Fantastischer Ausblick vom Plantagenhaus

Fantastischer Ausblick vom Plantagenhaus

Rundherum bellen die Wachhunde, hinter mir liegen die Felder der noch in Betrieb befindlichen Brakkeput Plantage. Hier werden Pflanzen gezuechtet, wird Gemuese angebaut und an Sams- und Sonntagen kann man die Produkte auch kaeuflich erwerben.

Aus einem vorbeifahrenden Pick-Up winken und johlen mir einige Kinder zu, die Zaehne strahlen weiss aus den dunklen Gesichtern und die Oberkoerper werden bedenklich weit aus den Fenstern gereckt im Bestreben, auch ja gesehen zu werden. Ich winke zurueck was das Freudengeheul fuer einen kurzen Moment noch steigert. Auf dem Weg zur Schule, zum Kinderhort Brakkeput? Dessen Gebaeude leicht erhoeht hinter der Kimakalki Marina liegen und wo man sich um nicht ganz so leicht erziehbare Kinder der Insel kuemmert, um Kinder, die aus nicht ganz so guten Familien kommen. Direkt daneben verweist ein Schild auf den Campingplatz. Hmm, wer da wohl wie campt? Zu sehen ist jedenfalls nix ausser dem Hinweisschild und einem grossen Fussballplatz. Eine Katze schleicht ueber die Strasse, immer wieder attackiert von einem Vogel. Der versucht sie wohl von seinem Nest abzulenken. Erfolgreich? Katze und Vogel sind verschwunden im duerren und doch irgendwie undurchdringlichen Gestruepp.

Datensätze
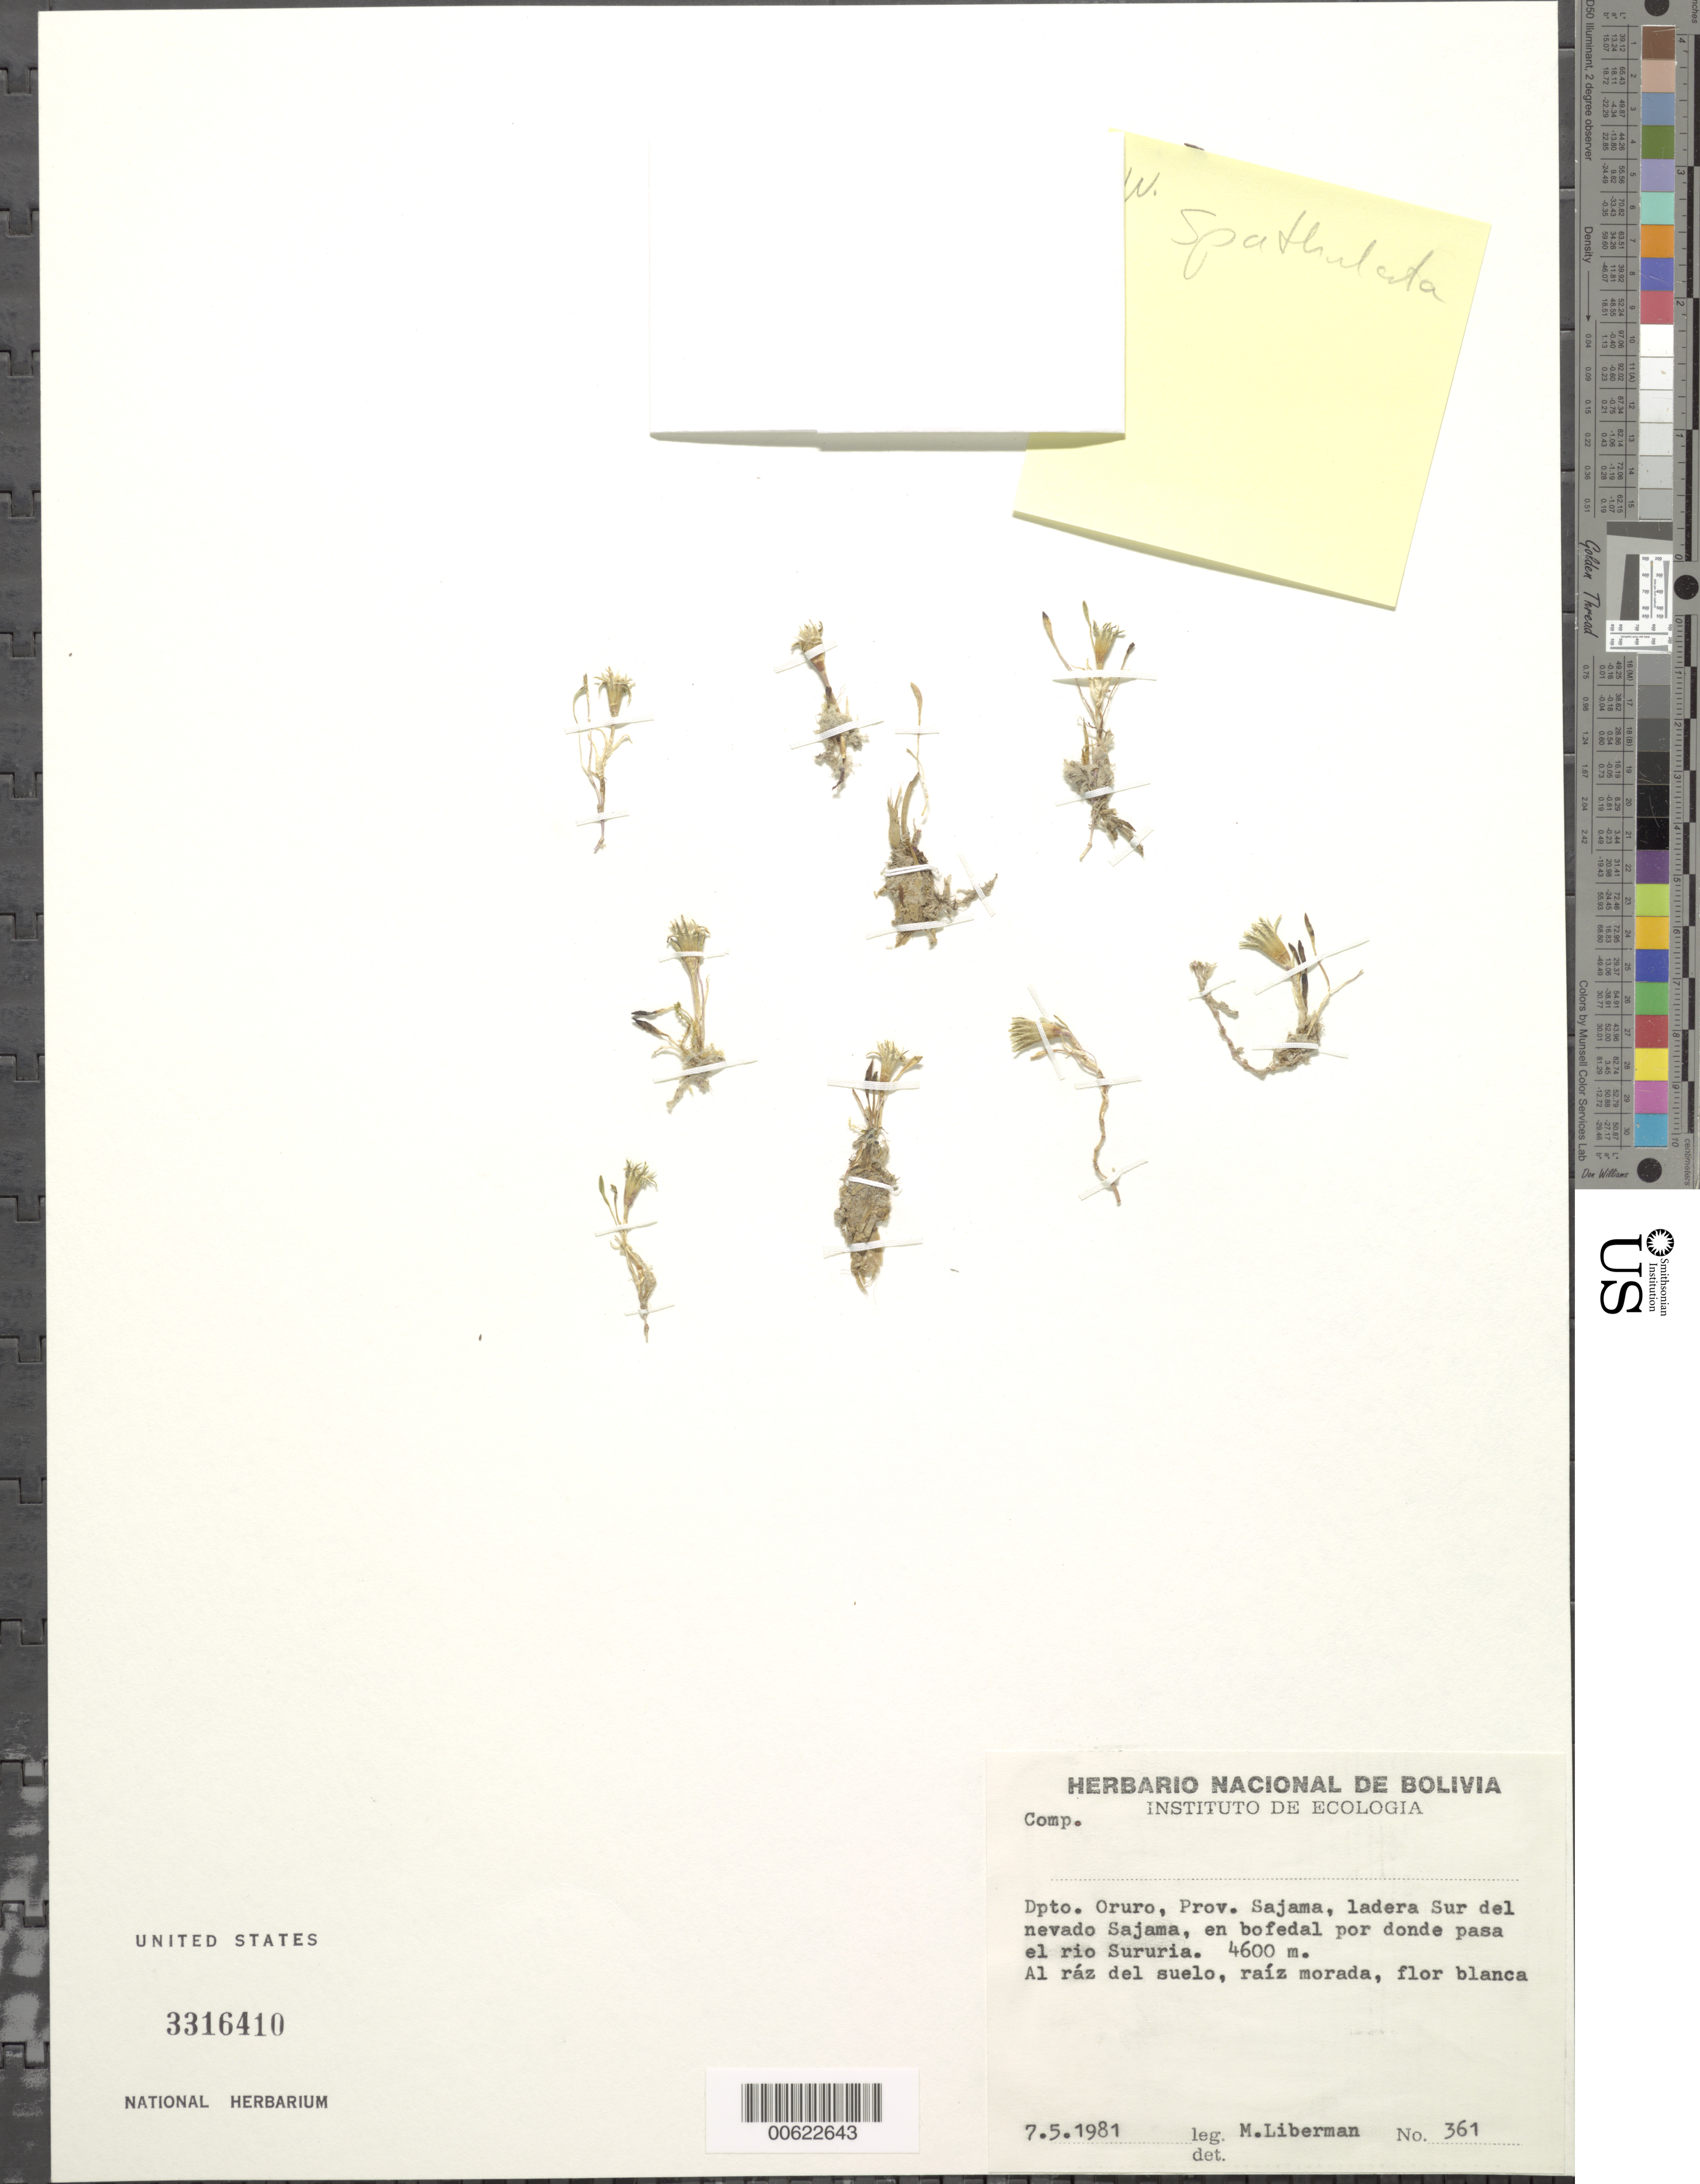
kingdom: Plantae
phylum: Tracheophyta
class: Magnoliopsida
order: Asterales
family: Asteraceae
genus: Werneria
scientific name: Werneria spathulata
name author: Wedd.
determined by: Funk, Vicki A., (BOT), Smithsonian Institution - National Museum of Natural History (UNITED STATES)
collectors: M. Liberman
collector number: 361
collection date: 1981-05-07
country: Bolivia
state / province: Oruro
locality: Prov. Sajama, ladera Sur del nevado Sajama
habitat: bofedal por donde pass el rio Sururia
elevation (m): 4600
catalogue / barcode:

_AUFGABEN_
1) Fasse den Absatz des bereitgestellten Textes, der mit „Rundherum bellen die Wachhunde“ beginnt, kürzer als Stichpunktliste zusammen, ohne seine wesentlichen Fakten zu verlieren.
2) Aktualisiere in den Einträgen die Zeilen von der Zeile mit „genus: Werneria“ bis zum Ende der Einträge, beide Enden eingeschlossen: Ersetze „locality“ durch „Fundort“, lass alles andere unverändert und gib nur diese Zeilen aus.

_ANTWORTEN IN REIHENFOLGE_
1)
- Ringsum bellen Wachhunde.
- Dahinter liegen die Felder der noch betriebenen Brakkeput Plantage.
- Dort werden Pflanzen gezüchtet und Gemüse angebaut.
- An Samstagen und Sonntagen kann man die Produkte kaufen.

2)
genus: Werneria
scientific name: Werneria spathulata
name author: Wedd.
determined by: Funk, Vicki A., (BOT), Smithsonian Institution - National Museum of Natural History (UNITED STATES)
collectors: M. Liberman
collector number: 361
collection date: 1981-05-07
country: Bolivia
state / province: Oruro
Fundort: Prov. Sajama, ladera Sur del nevado Sajama
habitat: bofedal por donde pass el rio Sururia
elevation (m): 4600
catalogue / barcode:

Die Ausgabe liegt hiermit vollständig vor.